### SOURCE DOCUMENT

It reminds me of Jesus in the garden. Let this cup pass from me. Was he really asking God to let this not happen? He was just recognizing the emotion, the pain and the grieving pre-grieving that he was going to have there. It's not like he was just questioning God. I think he was lamenting for what was going to happen.

Speaker 2:

Well, and we see that in Matthew 23,. Oh Jerusalem, jerusalem, who kills the prophets that were sent to her? How I want to gather you, like a mother hen gathers her chicks under her wings. That's a lament on Jesus' part, and of course there's great significance to what he said on the cross with my God, my God, why have you forsaken me being a word for word quote from Psalm 22. So there's great significance there and context that you need to understand in the fullness of Psalm 22. But that itself is an expression of lament from Jesus on the cross, and so Jesus is one to express that same idea of lamenting to God by expressing your sorrows.

Speaker 1:

He told the Christians, the early Christians, you were going to suffer horrendous persecution. He didn't say and you got to be happy about it. I mean, don't turn your back from me, be God and follow him. He doesn't expect us to have no feelings about things or suppress those feelings or feel completely okay about things. What does he ask us to do in James? It's learn from them, develop patience when going through struggles and trials. So I mean learning from these things, maintaining godliness, hopefulness, trust in him. I mean these are natural things that he wants us to do. But nowhere in that does he say and don't feel bad, put on a smile. He doesn't say that.

######

WHAT THIS EXERCISE ASKS>
1. Answer these questions from the lament transcript:
(a) Which chapter of Matthew is cited for the lament over Jerusalem?
(b) Jesus' words on the cross are described as a word-for-word quote from which psalm?
(c) According to the transcript, what are we asked to do in James?
2. Resume the lament transcript, picking up right after its last sentence, "He doesn't say that."

### EXTRACTED RECORDS

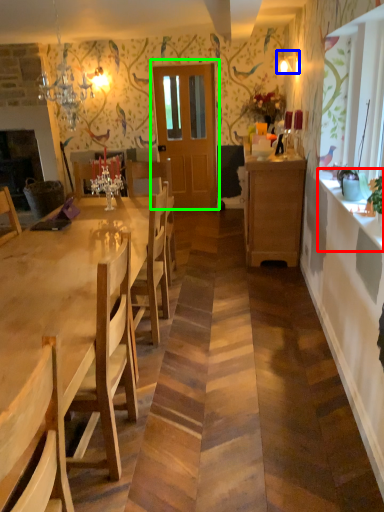
Question: Which object is the farthest from counter top (highlighted by a red box)? Choose among these: lamp (highlighted by a blue box) or door (highlighted by a green box).

Choices:
 (A) lamp
 (B) door

Answer: (B)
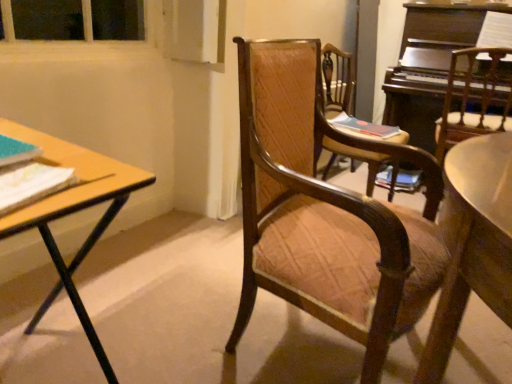
Question: Should I look upward or downward to see wooden desk at left?

Choices:
 (A) up
 (B) down

Answer: (B)

Question: Could you tell me if wooden chair at center, acting as the 3th chair starting from the left, is turned towards wooden desk at left?

Choices:
 (A) no
 (B) yes

Answer: (A)

Question: Considering the relative sizes of wooden chair at center, acting as the first chair starting from the right, and wooden desk at left in the image provided, is wooden chair at center, acting as the first chair starting from the right, thinner than wooden desk at left?

Choices:
 (A) no
 (B) yes

Answer: (B)

Question: Considering the relative sizes of wooden chair at center, acting as the 3th chair starting from the left, and wooden desk at left in the image provided, is wooden chair at center, acting as the 3th chair starting from the left, wider than wooden desk at left?

Choices:
 (A) yes
 (B) no

Answer: (B)

Question: Is wooden chair at center, acting as the 3th chair starting from the left, located outside wooden desk at left?

Choices:
 (A) yes
 (B) no

Answer: (A)

Question: Does wooden chair at center, acting as the first chair starting from the right, have a lesser height compared to wooden desk at left?

Choices:
 (A) no
 (B) yes

Answer: (A)

Question: Considering the relative sizes of wooden chair at center, acting as the first chair starting from the right, and wooden desk at left in the image provided, is wooden chair at center, acting as the first chair starting from the right, smaller than wooden desk at left?

Choices:
 (A) yes
 (B) no

Answer: (B)

Question: Is wooden textured chair at center, which appears as the second chair when viewed from the right, next to matte pink book at center, which is the third book from bottom to top?

Choices:
 (A) yes
 (B) no

Answer: (B)

Question: Is wooden textured chair at center, which appears as the second chair when viewed from the right, oriented towards matte pink book at center, acting as the first book starting from the top?

Choices:
 (A) yes
 (B) no

Answer: (A)

Question: Can you confirm if wooden textured chair at center, which is counted as the second chair, starting from the left, is taller than matte pink book at center, the first book viewed from the back?

Choices:
 (A) yes
 (B) no

Answer: (A)

Question: Is the depth of wooden textured chair at center, which appears as the second chair when viewed from the right, less than that of matte pink book at center, the first book from the right?

Choices:
 (A) yes
 (B) no

Answer: (A)

Question: Does wooden textured chair at center, which appears as the second chair when viewed from the right, appear on the left side of matte pink book at center, the first book from the right?

Choices:
 (A) no
 (B) yes

Answer: (B)

Question: From the image's perspective, is wooden textured chair at center, which is counted as the second chair, starting from the left, located beneath matte pink book at center, arranged as the 3th book when viewed from the left?

Choices:
 (A) yes
 (B) no

Answer: (A)

Question: From the image's perspective, is matte blue book at left, which appears as the second book when viewed from the top, on top of wooden textured chair at center, which is counted as the second chair, starting from the left?

Choices:
 (A) no
 (B) yes

Answer: (A)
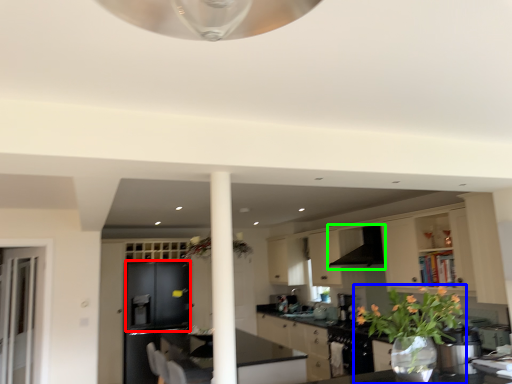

######

ANSWERS FOR THE TASKS>
1.
(a) Matthew 23.
(b) Psalm 22.
(c) Learn from struggles and trials, and develop patience when going through them.

2.
Speaker 2:

Yeah, it's okay to show some brokenness from this world. I'm reminded of what Paul said in 2 Corinthians, chapter 12. As he's discussed this thorn in the flesh that so many people have speculated on, what kind of physical infirmity is this? No matter what it is that afflicted Paul, I love his attitude about it, even though he prayed on multiple occasions for God to remove this thorn in the flesh. Jesus' answer to him is my grace is sufficient for you, for my strength is made perfect in weakness. So this is 2 Corinthians 12 and verse 9. Therefore, most gladly, I will rather boast in my infirmities that the power of Christ may rest upon me. Therefore, I take pleasure in infirmities and reproaches and needs and persecutions, and notice what he adds here in distresses for Christ's sake, for when I am weak, then I am strong. See, when we are minimized, when our weaknesses are visible, whatever victories we accomplish are more easily attributed to the working of Christ. He is magnified by our weakness.

Speaker 1:

If it wasn't natural, he wouldn't say mourn with those who mourned, he would say go cheer them up, there's a time for it. He glades, yes. He tells us for every thing there is a season. I think that that's the learn here is he just wants us to turn to him and not away and understand these things are not going to happen. Yeah.

Speaker 2:

And so, before we move on to the second point I want to make, in this episode. Just to be clear, this is not an easy fix. Grief is well, it's a pain that lasts.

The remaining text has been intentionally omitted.